● SOURCE DOCUMENT:
— begin —

Beetroot and Orange salad

How to make a summery looking dish when the winter is well settled? The trick is to use some colourful fruits and vegetables such as orange and beetroots. This recipe is good for a large starter or a light lunch.

Time Preparing: 15 mins
Time Cooking:  45 mins
Serves: 2
Difficulty: 2/5
Season: Autumn / Winter

Ingredients:
– 2 Beetroots
– 1 Large Orange
– Lettuce
– Handful of Toasted Seeds (e.g Pine Nuts, Sunflower/Pumpkin Seeds)
– Walnuts
– Olive Oil
– Salt and Pepper
– Parsley

Method:
1. Start by steaming the beetroot (unpeeled) for 45 minutes
2. Peel and slice the orange
3. Once the beetroots have cooled, remove the skin then slice into thin slices
4. Toast the seeds by putting on a medium heat (no oil) for around five minutes. Check regularly as they can burn very quickly!

— end —

● MATERIAL:
— begin —

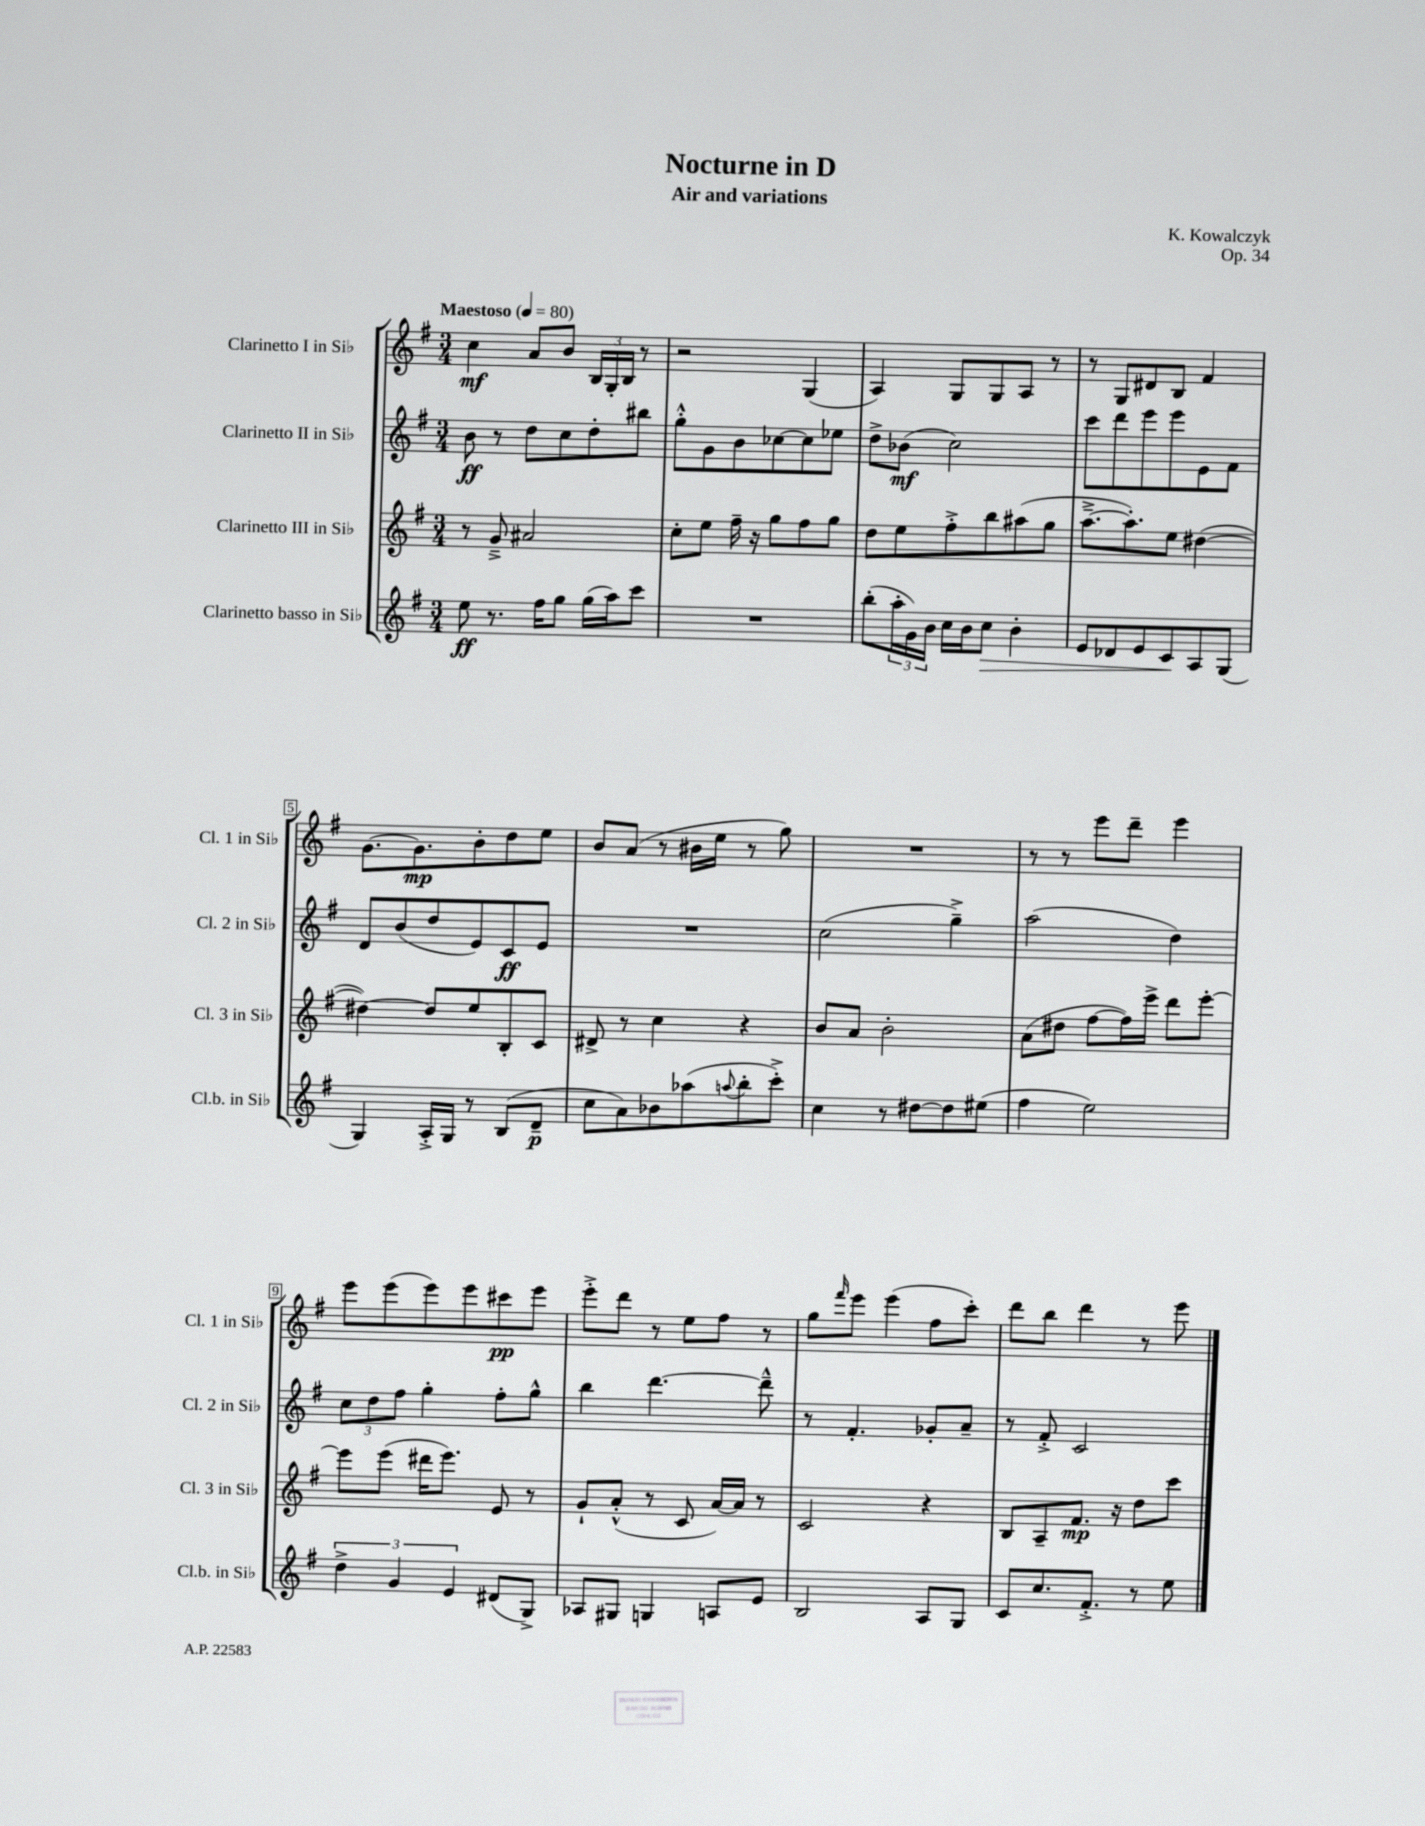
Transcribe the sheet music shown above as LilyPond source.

— end —

● WHAT YOU NEED TO DO: Transcribe the part of the beetroot and orange salad recipe that begins at the words "How to make" and stops after "a light lunch.", keeping each word and mark unchanged.

● THE REPLY:
How to make a summery looking dish when the winter is well settled? The trick is to use some colourful fruits and vegetables such as orange and beetroots. This recipe is good for a large starter or a light lunch.